The yield of the products of nuclear reactions from deuterated palladium and titanium irradiated by an electron beam and X rays has been studied. Charged particles have been detected by CR-39 track detectors, which are not sensitive to electronic noise, electrons, and X-ray photons. To identify the type of particles and to estimate their energy, three detectors covered by aluminum and copper foils of various thicknesses have been used. It has been established with reliable statistics that 30-keV electrons and X rays initiate the synthesis of deuterons in the Pd/PdO:Dx and Ti/TiO2:Dx systems with the yield of 3-MeV protons.

A laboratory device for measuring the diffusion coefficient of hydrogen in metals during their simultaneous hydrogenation and electron irradiation

An upgraded high-vacuum installation and procedure for studying diffusion of hydrogen in a BT1-0 titanium alloy membrane during irradiation of a sample by an electron beam with an energy of 10-120 keV in the scanning and stationary modes and with simultaneous electrolytic saturation are described. For this purpose, deflecting electrodes intended for scanning the beam are additionally integrated into the installation. The mass spectrum of the residual gases was recorded by the partial pressure sensors with a sensitivity as high as 10-13 Pa. The diffusion coefficient of hydrogen measured under the scanning action of the electron beam on the titanium membrane is given.

Thermo-Electromotive Force and Electrical Resistivity of Hydrogenated VT1-0 Titanium Alloy

The method for measuring the structure transition of hydrogenated titanium from one state to another is suggested. The method is based on the comparison of thermo-electromotive force (thermo-emf), DC electrical resistance and the results of X-ray diffraction analysis. X-ray diffraction analysis is applied for identifying the quantity of defects in titanium structure. The authors have also identified the identical dependence of thermo-electromotive force and electrical resistivity on hydrogen concentration in titanium. The effect can be used for hydrogenated titanium structure control.

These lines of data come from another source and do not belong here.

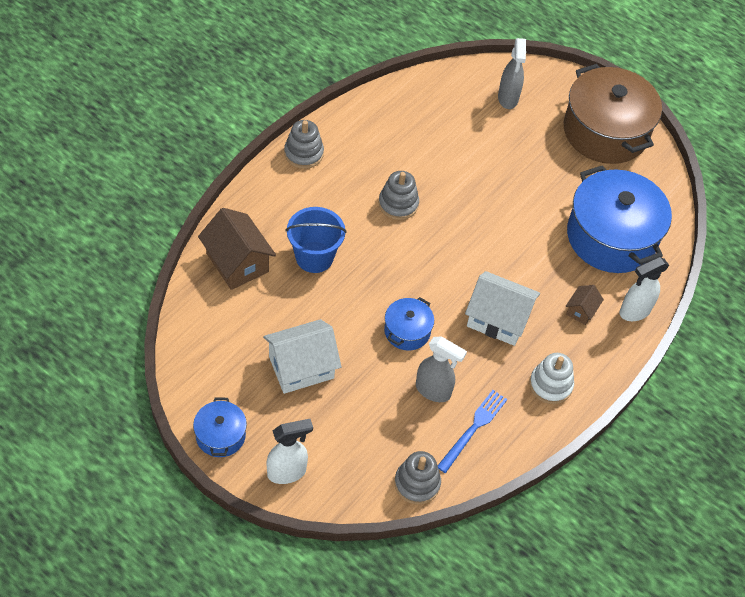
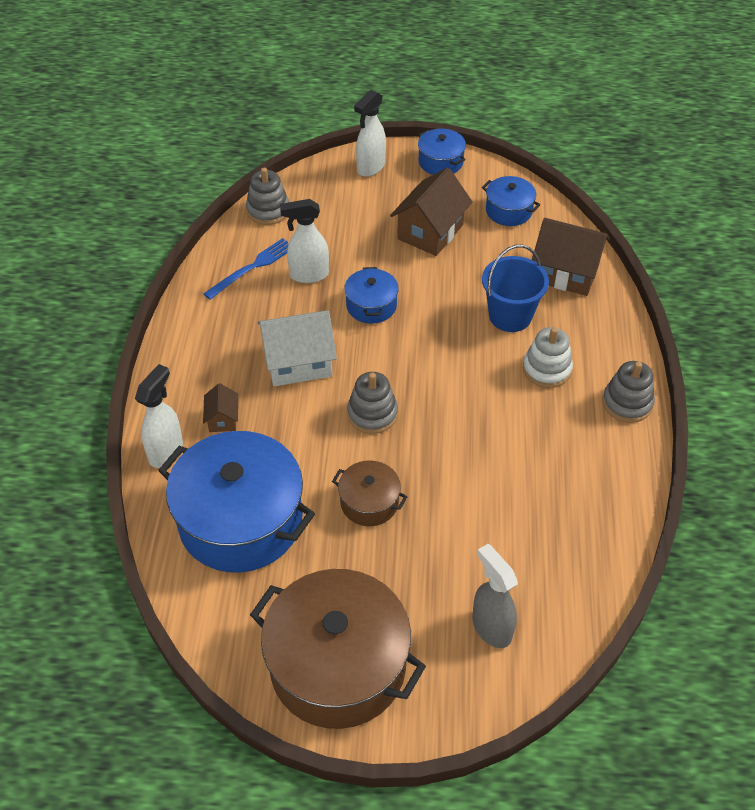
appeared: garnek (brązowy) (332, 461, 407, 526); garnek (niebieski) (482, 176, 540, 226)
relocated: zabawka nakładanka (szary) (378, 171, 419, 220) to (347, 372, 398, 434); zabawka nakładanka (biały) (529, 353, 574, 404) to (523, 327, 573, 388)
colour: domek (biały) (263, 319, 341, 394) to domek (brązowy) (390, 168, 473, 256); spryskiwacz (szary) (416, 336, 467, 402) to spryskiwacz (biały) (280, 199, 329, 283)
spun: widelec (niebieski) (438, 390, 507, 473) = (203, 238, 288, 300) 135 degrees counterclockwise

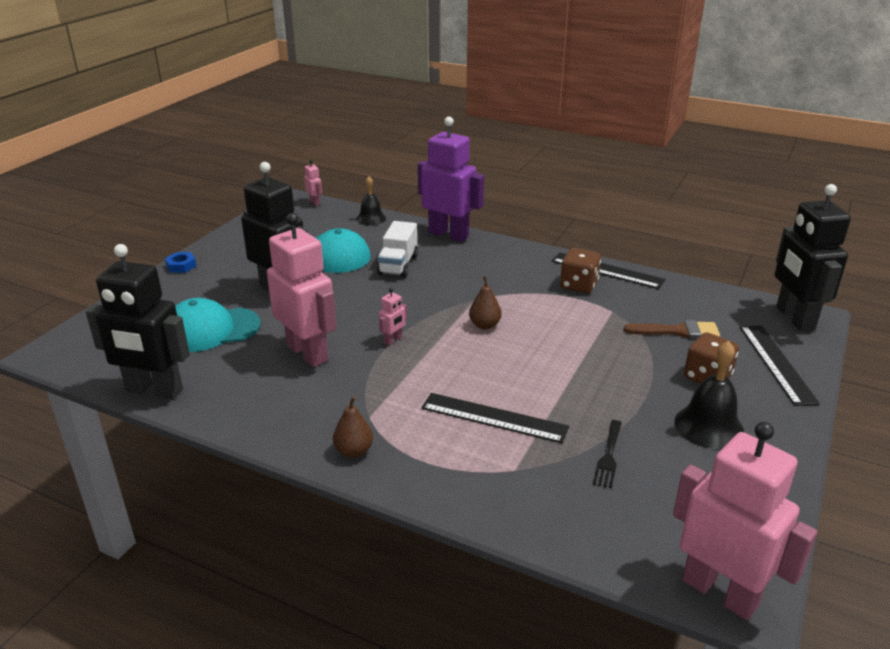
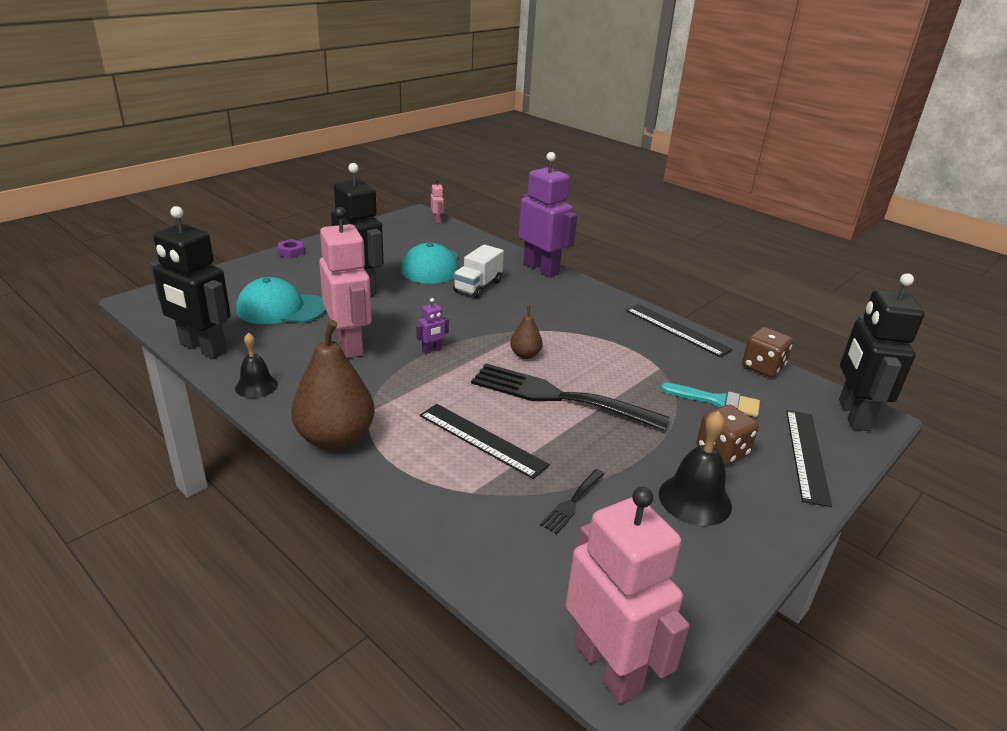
appeared: widelec (czarny) (471, 364, 670, 431)
relocated: dzwonek (czarny) (356, 176, 386, 225) to (235, 332, 278, 398); kostka do gry (brązowy) (560, 248, 601, 293) to (742, 327, 793, 377)
colour: nakrętka (niebieski) (165, 252, 196, 273) to nakrętka (fioletowy) (278, 239, 303, 258); robot (różowy) (379, 288, 407, 345) to robot (fioletowy) (416, 298, 449, 354); pędzel (brązowy) (624, 320, 720, 339) to pędzel (turkusowy) (661, 383, 760, 417)
size: gruszka (brązowy) (333, 396, 373, 457) = (291, 320, 375, 450) x2.06

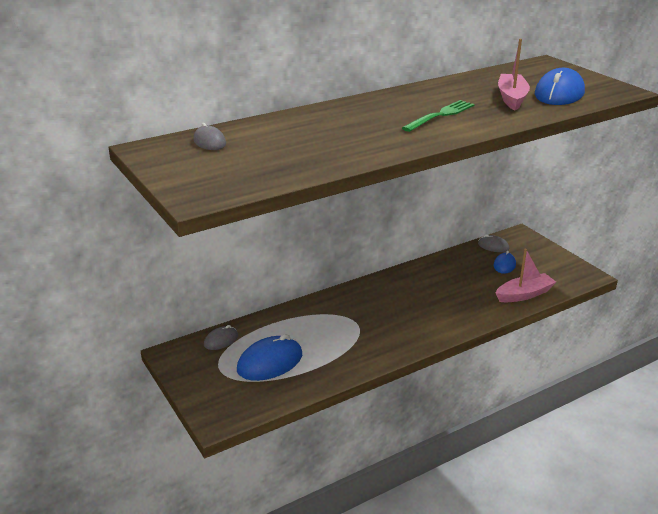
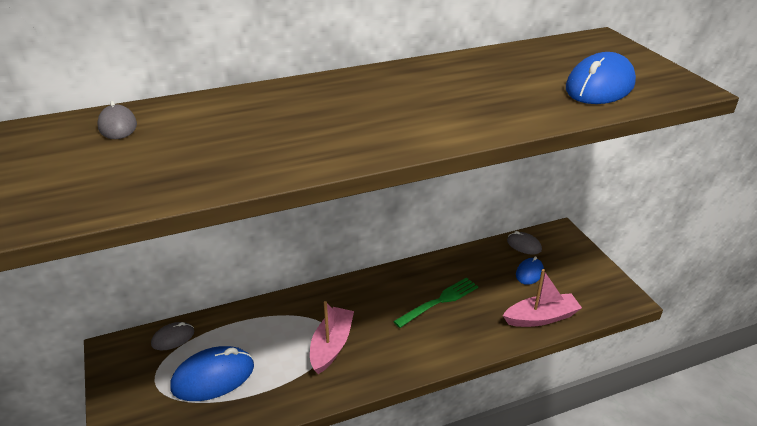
relocated: widelec (zielony) (402, 100, 474, 132) to (393, 277, 478, 328); łódka (różowy) (498, 39, 530, 110) to (310, 301, 354, 374)

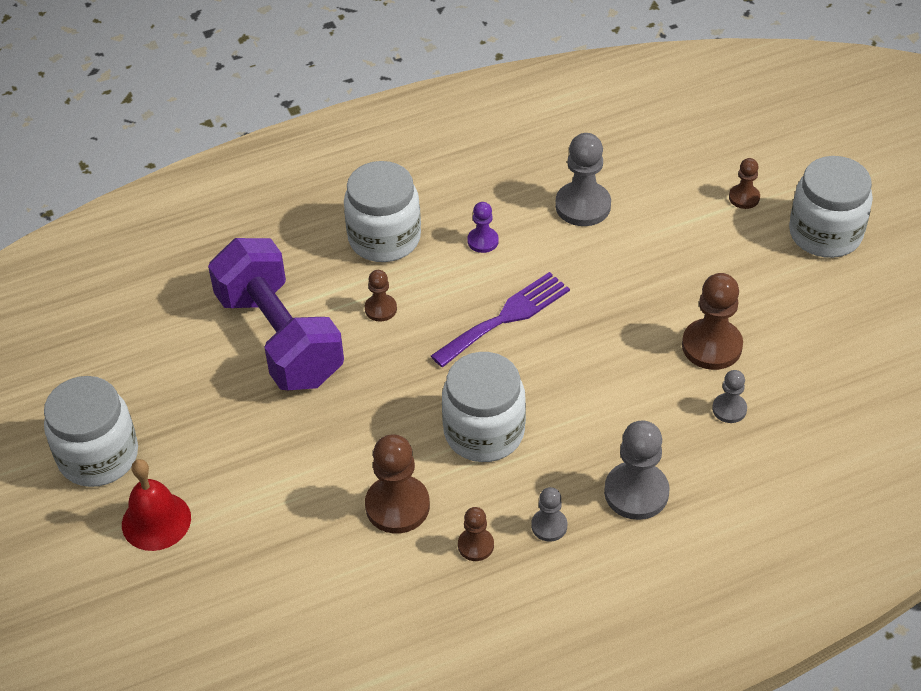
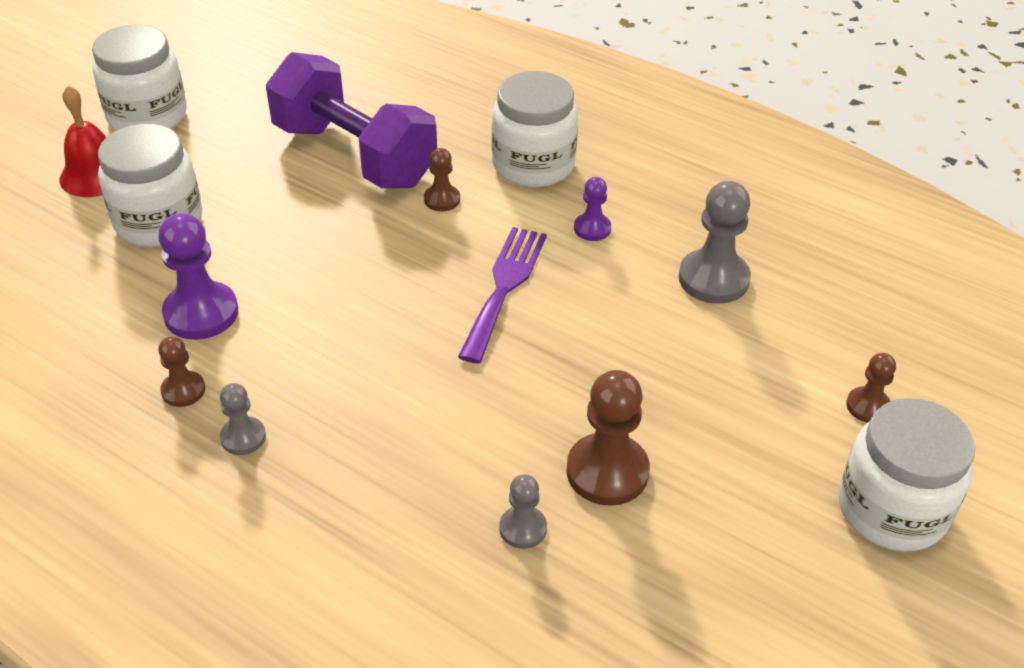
missing: pionek (szary) (604, 420, 670, 520)
relocated: słoik (biały) (442, 352, 526, 462) to (98, 124, 202, 247)
colour: pionek (brązowy) (365, 434, 430, 534) to pionek (fioletowy) (158, 213, 238, 340)
spun: hantel (fioletowy) (208, 238, 344, 390) = (266, 52, 437, 188) 75 degrees counterclockwise; widelec (fioletowy) (431, 272, 570, 367) = (458, 227, 547, 363) 90 degrees counterclockwise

Ultrasonic testing for hydrogen for titanium-based materials and articles

The propagation of ultrasonic (US) waves in hydrogen-saturated alloy based on VT1-0 titanium is investigated. Two characteristic domains of the effect of hydrogen on velocity VR of US waves are established. A characteristic peak observed on the dependence of the velocity of US waves on the hydrogen concentration makes it possible to determine the hydrogen concentration in titanium at which hydrogen embrittlement begins.

Hydrogen migration in metals under the combined action of acoustic and ionizing radiation

The hydrogen migration in metals under the action of ionizing and acoustic radiation is considered. The joint action of ionizing and acoustic radiation is found to enhance the hydrogen migration in metals (“interference” effect). The hydrogen transport mechanism is determined by the interaction of ionizing radiation with the hydrogen subsystem of a metal and a vibrodiffusion effect.